WHAT THE TASK ASKS → Retype the complete listing without any change.
(EXERCISE INPUTS)
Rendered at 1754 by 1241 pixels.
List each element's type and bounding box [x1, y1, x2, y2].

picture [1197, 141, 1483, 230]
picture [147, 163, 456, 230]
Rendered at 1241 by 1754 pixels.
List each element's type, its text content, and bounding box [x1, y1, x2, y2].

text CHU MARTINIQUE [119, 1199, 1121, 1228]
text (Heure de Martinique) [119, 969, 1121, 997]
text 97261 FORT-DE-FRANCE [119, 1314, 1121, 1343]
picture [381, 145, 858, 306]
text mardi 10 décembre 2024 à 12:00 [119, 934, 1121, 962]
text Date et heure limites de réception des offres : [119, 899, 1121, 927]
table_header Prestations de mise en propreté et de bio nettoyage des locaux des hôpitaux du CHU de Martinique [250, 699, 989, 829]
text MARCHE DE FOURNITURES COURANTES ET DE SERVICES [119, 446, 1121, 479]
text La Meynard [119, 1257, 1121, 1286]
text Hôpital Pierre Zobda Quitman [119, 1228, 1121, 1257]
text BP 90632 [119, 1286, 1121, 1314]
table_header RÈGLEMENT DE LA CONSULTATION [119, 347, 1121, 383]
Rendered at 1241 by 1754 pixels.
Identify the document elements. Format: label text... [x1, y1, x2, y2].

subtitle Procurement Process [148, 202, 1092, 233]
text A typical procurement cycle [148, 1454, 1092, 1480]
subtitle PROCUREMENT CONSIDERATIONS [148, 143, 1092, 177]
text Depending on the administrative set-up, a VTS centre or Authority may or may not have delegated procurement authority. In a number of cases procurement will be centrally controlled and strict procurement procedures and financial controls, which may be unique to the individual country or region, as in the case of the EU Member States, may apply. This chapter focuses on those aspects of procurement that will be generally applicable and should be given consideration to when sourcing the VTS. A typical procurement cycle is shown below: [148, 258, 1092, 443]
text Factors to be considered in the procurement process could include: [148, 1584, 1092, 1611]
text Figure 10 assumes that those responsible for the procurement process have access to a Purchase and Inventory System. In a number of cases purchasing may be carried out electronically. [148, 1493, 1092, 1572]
(End EXERCISE INPUTS)
ANSWER SPACE →
Rendered at 1754 by 1241 pixels.
List each element's type and bounding box [x1, y1, x2, y2].

picture [1197, 141, 1483, 230]
picture [147, 163, 456, 230]
Rendered at 1241 by 1754 pixels.
List each element's type, its text content, and bounding box [x1, y1, x2, y2].

text CHU MARTINIQUE [119, 1199, 1121, 1228]
text (Heure de Martinique) [119, 969, 1121, 997]
text 97261 FORT-DE-FRANCE [119, 1314, 1121, 1343]
picture [381, 145, 858, 306]
text mardi 10 décembre 2024 à 12:00 [119, 934, 1121, 962]
text Date et heure limites de réception des offres : [119, 899, 1121, 927]
table_header Prestations de mise en propreté et de bio nettoyage des locaux des hôpitaux du CHU de Martinique [250, 699, 989, 829]
text MARCHE DE FOURNITURES COURANTES ET DE SERVICES [119, 446, 1121, 479]
text La Meynard [119, 1257, 1121, 1286]
text Hôpital Pierre Zobda Quitman [119, 1228, 1121, 1257]
text BP 90632 [119, 1286, 1121, 1314]
table_header RÈGLEMENT DE LA CONSULTATION [119, 347, 1121, 383]
Rendered at 1241 by 1754 pixels.
Identify the document elements. Format: label text... [x1, y1, x2, y2].

subtitle Procurement Process [148, 202, 1092, 233]
text A typical procurement cycle [148, 1454, 1092, 1480]
subtitle PROCUREMENT CONSIDERATIONS [148, 143, 1092, 177]
text Depending on the administrative set-up, a VTS centre or Authority may or may not have delegated procurement authority. In a number of cases procurement will be centrally controlled and strict procurement procedures and financial controls, which may be unique to the individual country or region, as in the case of the EU Member States, may apply. This chapter focuses on those aspects of procurement that will be generally applicable and should be given consideration to when sourcing the VTS. A typical procurement cycle is shown below: [148, 258, 1092, 443]
text Factors to be considered in the procurement process could include: [148, 1584, 1092, 1611]
text Figure 10 assumes that those responsible for the procurement process have access to a Purchase and Inventory System. In a number of cases purchasing may be carried out electronically. [148, 1493, 1092, 1572]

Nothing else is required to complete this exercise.